- _Material for this exercise_:
——
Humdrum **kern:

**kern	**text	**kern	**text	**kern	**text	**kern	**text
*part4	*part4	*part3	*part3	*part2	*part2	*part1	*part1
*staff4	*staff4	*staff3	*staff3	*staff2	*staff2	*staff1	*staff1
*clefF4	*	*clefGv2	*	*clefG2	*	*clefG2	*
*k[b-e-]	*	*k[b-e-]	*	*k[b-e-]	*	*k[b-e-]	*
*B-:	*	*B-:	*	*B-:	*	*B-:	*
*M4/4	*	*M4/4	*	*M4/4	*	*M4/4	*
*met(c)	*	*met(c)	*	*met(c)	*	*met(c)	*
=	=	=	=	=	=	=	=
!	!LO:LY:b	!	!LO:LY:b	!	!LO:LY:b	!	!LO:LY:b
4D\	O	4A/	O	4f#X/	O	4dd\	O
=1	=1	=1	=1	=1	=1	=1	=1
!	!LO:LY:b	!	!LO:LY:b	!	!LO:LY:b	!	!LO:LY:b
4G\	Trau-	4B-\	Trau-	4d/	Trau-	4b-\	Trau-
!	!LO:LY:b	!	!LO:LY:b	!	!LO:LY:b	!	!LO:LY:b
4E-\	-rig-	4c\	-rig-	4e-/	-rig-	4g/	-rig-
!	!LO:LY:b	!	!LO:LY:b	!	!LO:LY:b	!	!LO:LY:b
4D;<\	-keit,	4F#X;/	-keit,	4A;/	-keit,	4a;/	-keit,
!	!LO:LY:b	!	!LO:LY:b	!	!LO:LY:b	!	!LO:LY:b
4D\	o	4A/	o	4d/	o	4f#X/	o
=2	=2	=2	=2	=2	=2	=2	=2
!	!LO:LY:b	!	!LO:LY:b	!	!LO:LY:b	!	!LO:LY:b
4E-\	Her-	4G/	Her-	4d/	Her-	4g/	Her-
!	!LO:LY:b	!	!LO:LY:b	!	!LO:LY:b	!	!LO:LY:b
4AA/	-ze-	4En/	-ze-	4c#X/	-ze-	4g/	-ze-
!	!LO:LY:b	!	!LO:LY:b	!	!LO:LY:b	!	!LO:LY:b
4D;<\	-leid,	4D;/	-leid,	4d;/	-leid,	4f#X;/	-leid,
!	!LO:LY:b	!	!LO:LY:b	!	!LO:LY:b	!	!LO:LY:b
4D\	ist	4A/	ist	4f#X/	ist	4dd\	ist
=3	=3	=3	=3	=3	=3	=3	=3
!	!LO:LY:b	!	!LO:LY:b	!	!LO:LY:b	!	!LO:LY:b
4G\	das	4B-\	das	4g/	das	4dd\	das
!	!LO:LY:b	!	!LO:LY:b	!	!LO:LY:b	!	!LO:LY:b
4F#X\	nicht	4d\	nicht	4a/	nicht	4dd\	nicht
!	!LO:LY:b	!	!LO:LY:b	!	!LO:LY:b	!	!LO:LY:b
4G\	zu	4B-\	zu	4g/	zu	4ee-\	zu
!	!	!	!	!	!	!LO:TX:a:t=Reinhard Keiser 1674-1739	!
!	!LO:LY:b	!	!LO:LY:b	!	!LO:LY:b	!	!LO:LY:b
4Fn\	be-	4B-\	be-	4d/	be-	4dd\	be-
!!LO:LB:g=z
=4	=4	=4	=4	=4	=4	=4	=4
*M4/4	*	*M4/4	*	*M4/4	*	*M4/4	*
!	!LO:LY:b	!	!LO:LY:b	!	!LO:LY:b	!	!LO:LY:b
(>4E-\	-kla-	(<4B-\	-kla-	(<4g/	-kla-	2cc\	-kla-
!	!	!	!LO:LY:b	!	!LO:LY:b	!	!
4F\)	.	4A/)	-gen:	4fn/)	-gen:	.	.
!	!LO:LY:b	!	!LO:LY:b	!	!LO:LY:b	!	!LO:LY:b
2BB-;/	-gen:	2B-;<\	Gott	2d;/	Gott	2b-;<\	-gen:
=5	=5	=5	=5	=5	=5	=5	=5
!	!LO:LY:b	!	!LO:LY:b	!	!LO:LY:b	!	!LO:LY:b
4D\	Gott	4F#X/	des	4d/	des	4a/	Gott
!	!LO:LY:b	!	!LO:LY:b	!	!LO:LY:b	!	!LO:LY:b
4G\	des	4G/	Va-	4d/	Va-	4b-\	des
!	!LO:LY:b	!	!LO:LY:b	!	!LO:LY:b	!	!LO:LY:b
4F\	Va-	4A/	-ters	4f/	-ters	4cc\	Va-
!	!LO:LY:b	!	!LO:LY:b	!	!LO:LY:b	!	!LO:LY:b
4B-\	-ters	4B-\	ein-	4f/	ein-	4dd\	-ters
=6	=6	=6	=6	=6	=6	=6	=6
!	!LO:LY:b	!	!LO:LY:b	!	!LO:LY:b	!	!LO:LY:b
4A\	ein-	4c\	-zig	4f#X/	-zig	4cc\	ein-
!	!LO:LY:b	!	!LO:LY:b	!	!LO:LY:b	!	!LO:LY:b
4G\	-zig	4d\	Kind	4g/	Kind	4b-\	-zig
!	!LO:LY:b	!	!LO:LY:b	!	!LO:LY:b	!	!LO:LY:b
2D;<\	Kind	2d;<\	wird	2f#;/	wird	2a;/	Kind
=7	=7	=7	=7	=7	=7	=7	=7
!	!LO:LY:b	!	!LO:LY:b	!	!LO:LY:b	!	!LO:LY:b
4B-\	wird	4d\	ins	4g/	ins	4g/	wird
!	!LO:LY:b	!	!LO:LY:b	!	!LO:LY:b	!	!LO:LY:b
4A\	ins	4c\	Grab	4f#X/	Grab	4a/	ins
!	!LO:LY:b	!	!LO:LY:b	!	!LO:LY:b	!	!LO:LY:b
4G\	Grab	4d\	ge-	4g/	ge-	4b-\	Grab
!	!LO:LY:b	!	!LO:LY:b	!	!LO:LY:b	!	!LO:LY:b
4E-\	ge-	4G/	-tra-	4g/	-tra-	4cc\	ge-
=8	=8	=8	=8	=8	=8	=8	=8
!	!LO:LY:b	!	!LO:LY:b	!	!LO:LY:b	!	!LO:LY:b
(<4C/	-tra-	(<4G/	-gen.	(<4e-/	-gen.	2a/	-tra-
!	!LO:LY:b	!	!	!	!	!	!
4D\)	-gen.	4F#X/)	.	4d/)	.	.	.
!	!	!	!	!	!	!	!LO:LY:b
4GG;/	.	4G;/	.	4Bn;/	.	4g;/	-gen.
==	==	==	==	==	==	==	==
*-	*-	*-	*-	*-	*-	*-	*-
——
- _The exercise_: Please pull out every line in the items above that contains the string "kern", keeping each line whole. Case counts, so lines with the same letters in a different case don't qualify.

- _Written reply_:
Humdrum **kern:
**kern	**text	**kern	**text	**kern	**text	**kern	**text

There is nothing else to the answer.